Only the main website comes up at third place for the page where they list our title, but my blog is now listed at both the first and second spots; something that would have been nearly impossible had a higher-authority website left the duplicated page indexed.
What many people don’t realize is that this is also possible to accomplish with the Internet Archive (the Wayback Machine) as well. Here are the lines you need to add to your robots.txt file to make it happen.
User-agent: ia_archiver Disallow: /sample-category/
In this example, I’m telling the Internet Archive to remove anything in the sample-category subdirectory on my site from the Wayback Machine. The Internet archive explains how to do this on their Exclusion help page. This is also where they explain that “The Internet Archive is not interested in offering access to web sites or other Internet documents whose authors do not want their materials in the collection.”
This flies contrary to the commonly-held belief that anything posted to the Internet gets swept up into the archive for all eternity.
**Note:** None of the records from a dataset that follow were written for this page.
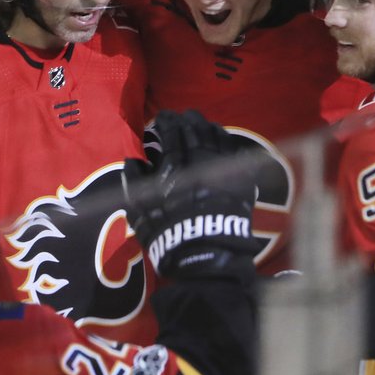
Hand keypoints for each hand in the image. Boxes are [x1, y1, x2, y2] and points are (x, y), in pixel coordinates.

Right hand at [122, 110, 259, 276]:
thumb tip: (134, 159)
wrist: (206, 259)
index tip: (161, 118)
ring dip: (207, 126)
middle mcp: (201, 164)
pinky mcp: (241, 183)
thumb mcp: (140, 213)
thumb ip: (134, 182)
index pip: (171, 134)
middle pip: (195, 131)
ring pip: (217, 138)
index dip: (166, 122)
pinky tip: (222, 138)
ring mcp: (224, 172)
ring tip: (200, 122)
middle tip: (181, 115)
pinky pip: (236, 153)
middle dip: (187, 119)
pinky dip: (227, 141)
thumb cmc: (168, 238)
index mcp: (175, 169)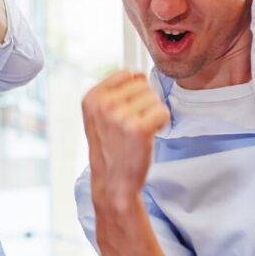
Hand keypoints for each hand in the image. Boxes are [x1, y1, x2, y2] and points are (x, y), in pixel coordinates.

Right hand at [81, 71, 169, 207]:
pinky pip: (163, 111)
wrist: (113, 181)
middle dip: (144, 103)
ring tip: (138, 132)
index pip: (127, 74)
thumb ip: (113, 91)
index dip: (133, 93)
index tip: (125, 111)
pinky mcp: (138, 128)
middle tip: (132, 125)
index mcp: (91, 97)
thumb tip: (138, 74)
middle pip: (143, 85)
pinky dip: (161, 124)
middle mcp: (103, 104)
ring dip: (152, 114)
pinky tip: (148, 136)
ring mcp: (120, 116)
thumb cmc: (111, 147)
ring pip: (154, 98)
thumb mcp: (99, 115)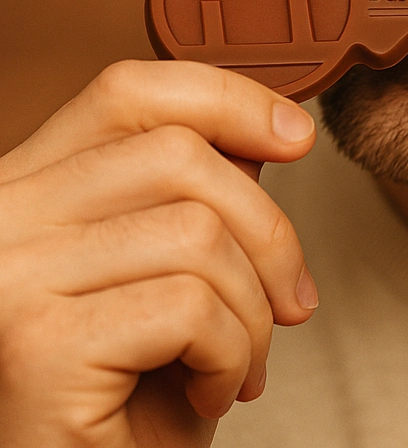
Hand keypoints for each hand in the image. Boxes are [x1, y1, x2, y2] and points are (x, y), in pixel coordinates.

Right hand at [0, 60, 318, 447]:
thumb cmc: (132, 396)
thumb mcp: (172, 274)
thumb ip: (199, 198)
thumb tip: (267, 132)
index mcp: (30, 187)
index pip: (129, 92)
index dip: (226, 98)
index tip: (295, 135)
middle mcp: (3, 218)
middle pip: (180, 156)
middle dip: (267, 233)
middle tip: (291, 302)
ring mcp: (9, 277)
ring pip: (196, 233)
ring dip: (254, 311)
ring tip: (241, 362)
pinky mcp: (35, 346)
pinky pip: (188, 307)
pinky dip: (230, 355)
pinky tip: (212, 391)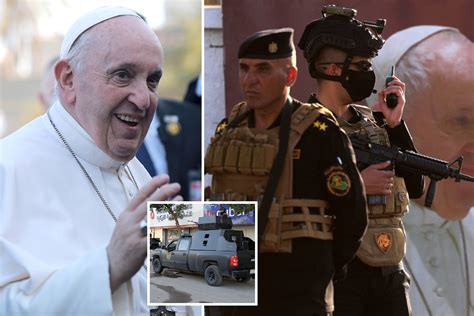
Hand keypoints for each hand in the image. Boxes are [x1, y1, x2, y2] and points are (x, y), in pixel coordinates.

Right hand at [106, 175, 181, 292]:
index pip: (140, 195)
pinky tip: (176, 222)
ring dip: (169, 207)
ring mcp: (134, 234)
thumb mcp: (124, 224)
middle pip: (149, 202)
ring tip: (180, 200)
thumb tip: (155, 200)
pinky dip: (167, 227)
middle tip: (176, 185)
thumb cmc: (121, 245)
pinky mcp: (140, 247)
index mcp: (126, 215)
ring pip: (154, 217)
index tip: (164, 177)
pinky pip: (156, 235)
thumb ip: (137, 213)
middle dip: (164, 191)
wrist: (109, 266)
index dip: (153, 184)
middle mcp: (130, 222)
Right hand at [361, 161, 394, 194]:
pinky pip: (389, 192)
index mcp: (383, 174)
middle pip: (392, 179)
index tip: (387, 173)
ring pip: (391, 185)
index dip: (390, 173)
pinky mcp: (381, 192)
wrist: (360, 184)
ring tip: (383, 183)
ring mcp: (383, 186)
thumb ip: (382, 165)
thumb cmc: (364, 175)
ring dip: (388, 184)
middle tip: (384, 178)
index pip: (392, 173)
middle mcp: (384, 180)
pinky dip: (388, 190)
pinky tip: (384, 188)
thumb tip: (388, 162)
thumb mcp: (372, 167)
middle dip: (389, 178)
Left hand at [372, 76, 405, 127]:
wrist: (391, 120)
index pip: (399, 85)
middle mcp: (400, 96)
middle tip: (387, 83)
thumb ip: (381, 97)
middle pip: (401, 84)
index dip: (396, 80)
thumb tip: (381, 90)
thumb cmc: (388, 112)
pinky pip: (398, 92)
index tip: (391, 77)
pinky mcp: (402, 101)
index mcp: (397, 96)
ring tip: (386, 90)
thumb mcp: (382, 103)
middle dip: (395, 81)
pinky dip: (392, 90)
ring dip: (392, 86)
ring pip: (400, 87)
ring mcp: (401, 98)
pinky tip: (387, 93)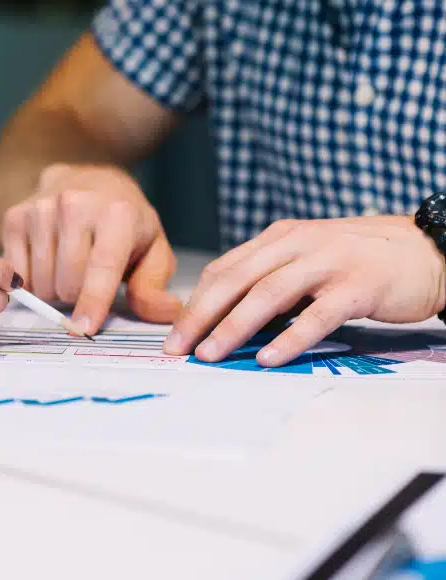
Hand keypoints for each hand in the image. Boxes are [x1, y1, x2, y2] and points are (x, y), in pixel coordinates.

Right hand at [0, 164, 181, 335]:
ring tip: (67, 269)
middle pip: (68, 281)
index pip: (102, 265)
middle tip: (86, 281)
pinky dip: (30, 280)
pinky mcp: (14, 217)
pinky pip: (17, 273)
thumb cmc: (123, 223)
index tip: (83, 328)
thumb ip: (153, 286)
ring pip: (41, 282)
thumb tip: (167, 312)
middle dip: (77, 296)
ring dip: (54, 289)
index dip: (93, 301)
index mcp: (117, 213)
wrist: (87, 180)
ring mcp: (40, 208)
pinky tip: (45, 262)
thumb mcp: (151, 250)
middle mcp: (75, 203)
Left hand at [164, 216, 445, 366]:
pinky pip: (316, 316)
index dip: (195, 303)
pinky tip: (267, 358)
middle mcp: (298, 244)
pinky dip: (288, 339)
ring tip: (210, 354)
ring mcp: (327, 262)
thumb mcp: (307, 259)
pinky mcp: (357, 286)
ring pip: (267, 295)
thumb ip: (271, 279)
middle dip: (201, 317)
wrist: (426, 249)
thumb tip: (226, 317)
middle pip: (236, 280)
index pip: (224, 269)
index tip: (175, 334)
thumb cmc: (360, 260)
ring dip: (233, 327)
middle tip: (178, 348)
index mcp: (280, 237)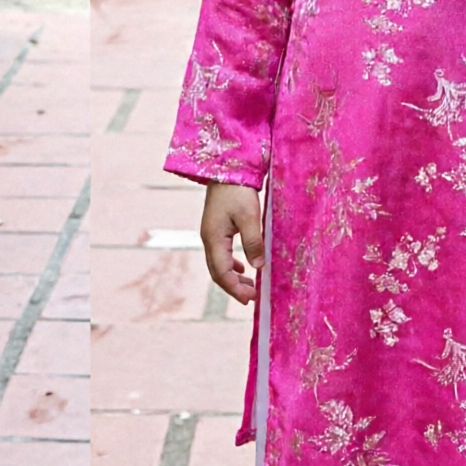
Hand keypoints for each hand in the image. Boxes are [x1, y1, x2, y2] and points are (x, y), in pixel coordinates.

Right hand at [200, 182, 264, 304]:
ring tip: (249, 285)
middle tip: (250, 297)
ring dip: (232, 276)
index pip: (222, 273)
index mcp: (214, 239)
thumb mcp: (249, 216)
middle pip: (217, 272)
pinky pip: (221, 254)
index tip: (250, 298)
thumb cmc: (238, 191)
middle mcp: (209, 239)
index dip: (235, 288)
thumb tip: (257, 268)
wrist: (226, 167)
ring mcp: (211, 233)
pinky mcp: (216, 228)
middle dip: (233, 286)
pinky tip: (243, 266)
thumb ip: (253, 242)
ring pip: (218, 263)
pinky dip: (231, 264)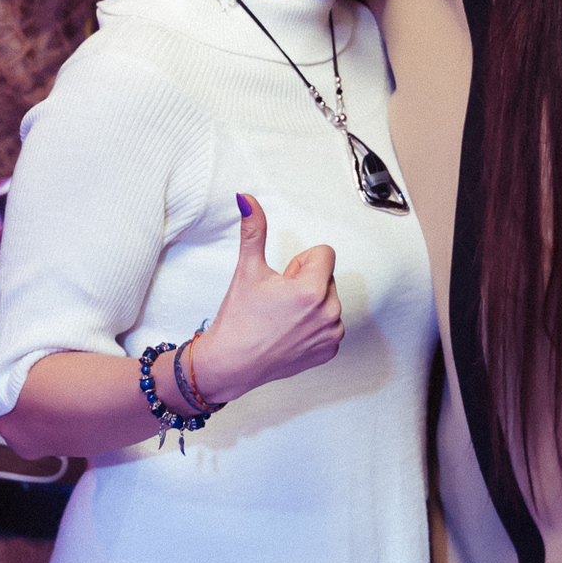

Nope – webmasters that own the content can specifically have the content removed from the archive by using the robots.txt approach.
Remove an Individual Page With Meta Tags
If you only have a few individual pages that you want to remove from Google Search results, you actually don’t have to use the robots.txt approach at all, you could simply add the correct “robots” meta tag to the individual pages, and tell the robots not to index or follow links on the entire page.
You could use the “robots” meta above to stop robots from indexing the page, or you could specifically tell the Google robot not to index so the page is only removed from Google search results, and other search robots could still access the page content.
<meta name="googlebot" content="noindex" />
It’s completely up to you how you’d like to manage what robots do with the page and whether or not the page gets listed. For just a few individual pages, this may be the better approach. To remove an entire directory of content, go with the robots.txt method.
The Idea of “Removing” Content
This sort of turns the whole notion of “deleting content from the Internet” on its head. Technically, if you remove all of your own links to a page on your site, and you remove it from Google Search and the Internet Archive using the robots.txt technique, the page is for all intents and purposes “deleted” from the Internet. The cool thing though is that if there are existing links to the page, those links will still work and you won’t trigger 404 errors for those visitors.
It’s a more “gentle” approach to removing content from the Internet without entirely messing up your site’s existing link popularity throughout the Internet. In the end, how you go about managing what content gets collected by search engines and the Internet Archive is up to you, but always remember that despite what people say about the lifespan of things that get posted online, it really is completely within your control.